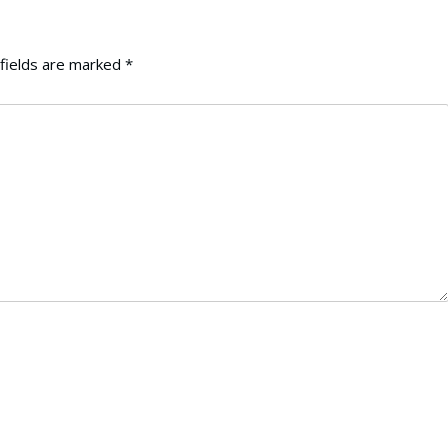
fields are marked
*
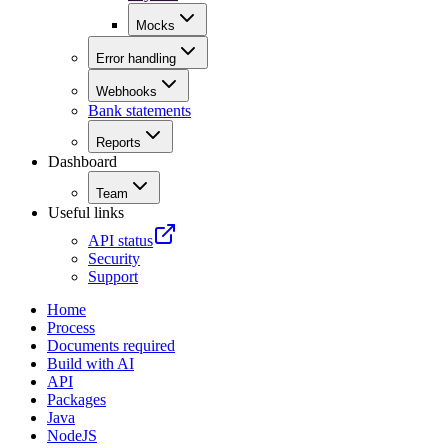
Mocks
Error handling
Webhooks
Bank statements
Reports
Dashboard
Team
Useful links
API status
Security
Support
Home
Process
Documents required
Build with AI
API
Packages
Java
NodeJS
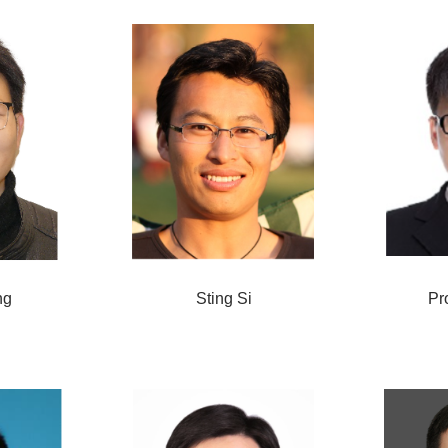
ng
Sting Si
Pr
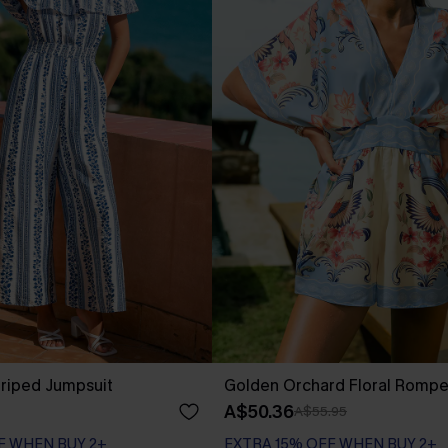
triped Jumpsuit
Golden Orchard Floral Rompe
A$50.36
A$55.95
F WHEN BUY 2+
EXTRA 15% OFF WHEN BUY 2+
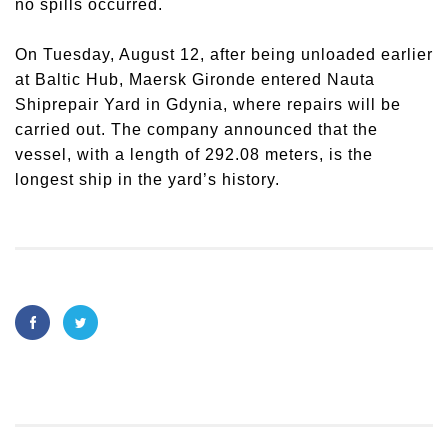
no spills occurred.
On Tuesday, August 12, after being unloaded earlier
at Baltic Hub,
Maersk Gironde
entered Nauta
Shiprepair Yard in Gdynia, where repairs will be
carried out. The company announced that the
vessel, with a length of 292.08 meters, is the
longest ship in the yard’s history.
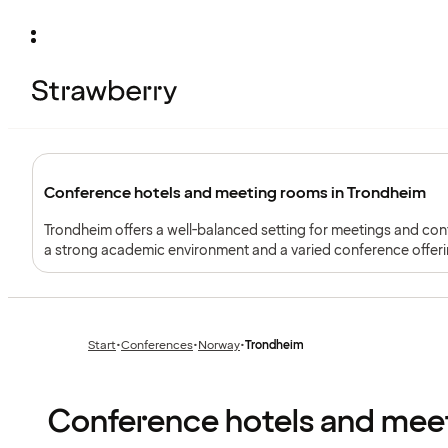
Conference hotels and meeting rooms in Trondheim
Trondheim offers a well-balanced setting for meetings and co
a strong academic environment and a varied conference offeri
larger events.
Start
•
Conferences
•
Norway
•
Trondheim
Previous
Previous
page:
page:
Conference hotels and mee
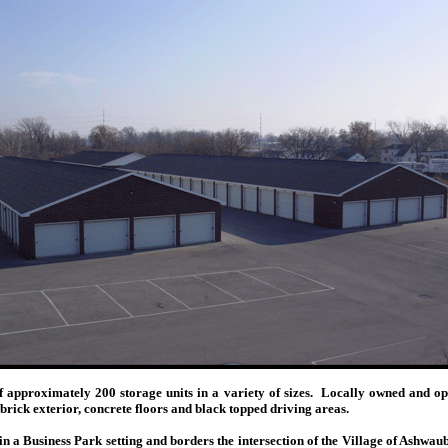
 of approximately 200 storage units in a variety of sizes. Locally owned a
 brick exterior, concrete floors and black topped driving areas.
in a Business Park setting and borders the intersection of the Village of Ashwa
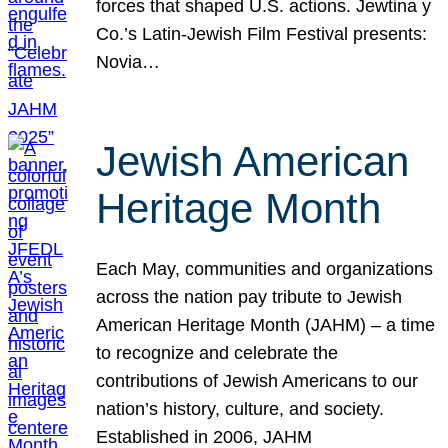
forces that shaped U.S. actions. Jewtina y
Co.’s Latin-Jewish Film Festival presents:
Novia…
Jewish American
Heritage Month
Each May, communities and organizations
across the nation pay tribute to Jewish
American Heritage Month (JAHM) – a time
to recognize and celebrate the
contributions of Jewish Americans to our
nation’s history, culture, and society.
Established in 2006, JAHM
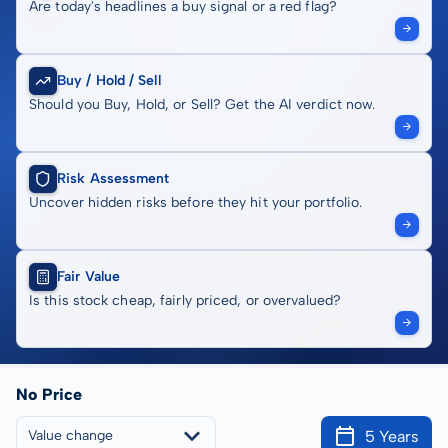
Are today's headlines a buy signal or a red flag?
Buy / Hold / Sell
Should you Buy, Hold, or Sell? Get the AI verdict now.
Risk Assessment
Uncover hidden risks before they hit your portfolio.
Fair Value
Is this stock cheap, fairly priced, or overvalued?
No Price
5 Years
Value change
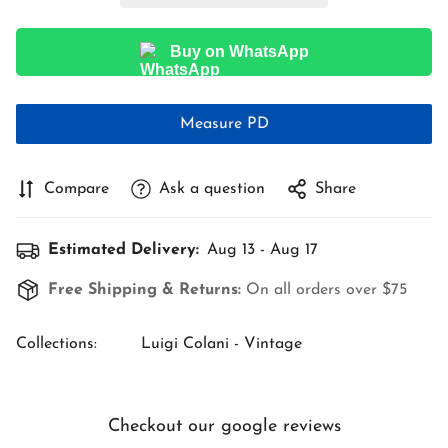
Buy on WhatsApp
Measure PD
Compare
Ask a question
Share
Estimated Delivery:
Aug 13 - Aug 17
Free Shipping & Returns:
On all orders over $75
Collections:
Luigi Colani - Vintage
Checkout our google reviews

::::

_ASSIGNMENT_
Reproduce the data word for word without its images.

_TASK RESULT_
fields are marked
*
Mocks
Error handling
Webhooks
Bank statements
Reports
Dashboard
Team
Useful links
API status
Security
Support
Home
Process
Documents required
Build with AI
API
Packages
Java
NodeJS
ng
Sting Si
Pr
triped Jumpsuit
Golden Orchard Floral Rompe
A$50.36
A$55.95
F WHEN BUY 2+
EXTRA 15% OFF WHEN BUY 2+
no spills occurred.
On Tuesday, August 12, after being unloaded earlier
at Baltic Hub,
Maersk Gironde
entered Nauta
Shiprepair Yard in Gdynia, where repairs will be
carried out. The company announced that the
vessel, with a length of 292.08 meters, is the
longest ship in the yard’s history.
Conference hotels and meeting rooms in Trondheim
Trondheim offers a well-balanced setting for meetings and co
a strong academic environment and a varied conference offeri
larger events.
Start
•
Conferences
•
Norway
•
Trondheim
Previous
Previous
page:
page:
Conference hotels and mee
 of approximately 200 storage units in a variety of sizes. Locally owned a
 brick exterior, concrete floors and black topped driving areas.
in a Business Park setting and borders the intersection of the Village of Ashwa
forces that shaped U.S. actions. Jewtina y
Co.’s Latin-Jewish Film Festival presents:
Novia…
Jewish American
Heritage Month
Each May, communities and organizations
across the nation pay tribute to Jewish
American Heritage Month (JAHM) – a time
to recognize and celebrate the
contributions of Jewish Americans to our
nation’s history, culture, and society.
Established in 2006, JAHM
Are today's headlines a buy signal or a red flag?
Buy / Hold / Sell
Should you Buy, Hold, or Sell? Get the AI verdict now.
Risk Assessment
Uncover hidden risks before they hit your portfolio.
Fair Value
Is this stock cheap, fairly priced, or overvalued?
No Price
5 Years
Value change
Buy on WhatsApp
Measure PD
Compare
Ask a question
Share
Estimated Delivery:
Aug 13 - Aug 17
Free Shipping & Returns:
On all orders over $75
Collections:
Luigi Colani - Vintage
Checkout our google reviews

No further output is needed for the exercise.